The manufacturing method of the metal-insulator-metal device was shown in Figure1. However, this process has some issues. There have some useless polymer residue around the pattern sidewall when etching the top plate tantalum, tantalum nitride step. Figure 2 showed the polymer is hard to remove after subsequent wet cleaning process.
In a subsequent process, these polymers make the film surface uneven and become the cause for short circuits during electrical connection, such that the performance of the metal-insulator-metal device is affected, and the yield and reliability are worsened as a result. Based on these issues, this paper provides a polymer cleaning method of a metal-insulator-metal device. Use carbon less etching gas for Ta/ TaN etching to avoid carbon rich polymer formation and post clean chemical composed by oxidant, such as H2O2, and metal oxide etchant, such as fluorine to remove excess polymer remaining on the metal-insulator-metal structure.

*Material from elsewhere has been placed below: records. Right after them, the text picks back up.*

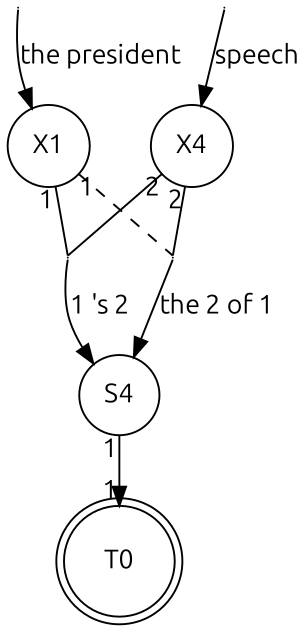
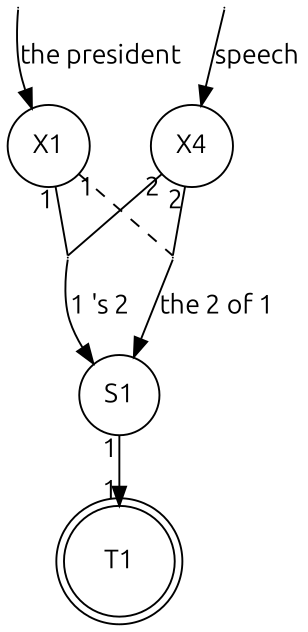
  digraph {
    fontname=Ubuntu
    rankdir=TB
    node [fontname=Ubuntu shape=point draw=black]
    edge [fontname=Ubuntu]
-   T0 [shape=doublecircle draw=""]
-   S1 [shape=circle label=S4]
+   T0 [shape=doublecircle label=T1 draw=""]
+   S1 [shape=circle]
    X1 [shape=circle]
    q3 [fillcolor="#000000" width=.0]
    q4 [fillcolor="#000000" width=.0]
    n6 [label=X4 shape=circle]
    q1 [fillcolor="#000000" width=.0]
    q2 [fillcolor="#000000" width=.0]
    S1 -> T0 [headlabel=1 taillabel=1]
    X1 -> q3 [arrowhead=none taillabel=1]
    X1 -> q4 [arrowhead=none style=dashed taillabel=1]
    q3 -> S1 [label="1 's 2"]
    q4 -> S1 [label="the 2 of 1"]
    n6 -> q3 [arrowhead=none taillabel=2]
    n6 -> q4 [arrowhead=none taillabel=2]
    q1 -> X1 [label="the president"]
    q2 -> n6 [label=speech]
  }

The DSP is chemical used to remove the polymer. Two ratio of the DSP mixed solution with the hydrofluoric acidare 10000:1 and 1000:1.The baseline etching gases containing carbonand wet polymer remove is DSP mixed HF 10000:1. After etch, the CD-SEM result was showed in Figure 3(a). It showed the corner of MIM device top plate had heavy polymer residue. In order to remove the heavy polymer residue after etch, increasing the concentration of HF and the result was showed in Figure 3(b). Unfortunately, the polymer still remain and no any improvement.
In order to reduce C source and TaClX can more efficient to oxidize, replace the etch gases from C-rich to C-less . Figure 4 showed the etch gases changed to C-less gas and the polymer seems become thinner than C-rich gas. And after DSP with HF 1000:1 the polymer seems almost removed but DSP with HF 10000:1 and ST-250 poly still have polymer remain. It seems the DSP with HF 10000:1 the HF concentration too low to corrosion the metal oxide. ST-250 of the fluorine function group is NR3HF and the solution pH=8, the fluorine function group didn’t react with metal oxide in the alkaline environment. Figure 4(b) shows higher concentration of HF is benefit for polymer remove because increase the metal oxide etchant and the TaClX almost oxidized to Ta2O5 then be react to H2[TaF7] which can be dissolved.
The cross section SEM image shows the polymer around the pattern sidewall after the carbon rich etching gas, O2 asher and post-etched clean step, it seems hard and thicker which is shown as Figure 5(a). At the Figure 5(b), there seems no polymer remain by replacing C-less etch gases.
In order to totally remove the polymer, prolong the process time of DSP with HF 10000:1 and 1000:1 and the CD-SEM data is shown in Figure 5. After wet process with the higher concentration of HF the polymer is totally remove but the lower HF concentration the polymer still remain. To verify the remove mechanism, double the wet process time with lower concentration of HF. And the result be shown in Figure 6(c), the polymer still remain. It proves that the concentration of HF is the key point to corrosion the metal oxide.
The polymer types and polymer removed methods after etching process were studied. Carbon rich etch gases will restrain the metal polymer be oxidize at the O2 asher step. By change etch gas to lower carbon content and following post-etched clean step is easily to corrosion the metal oxide which be oxidized by O2 asher and wet oxidize chemical. The concentration of HF in DSP chemical is key point to remove the polymer. DSP to HF concentration between 1000:1 to 100:1 is suitable for post clean. The method is low cost and prevent use too much etching power etching gas to damage the device pattern.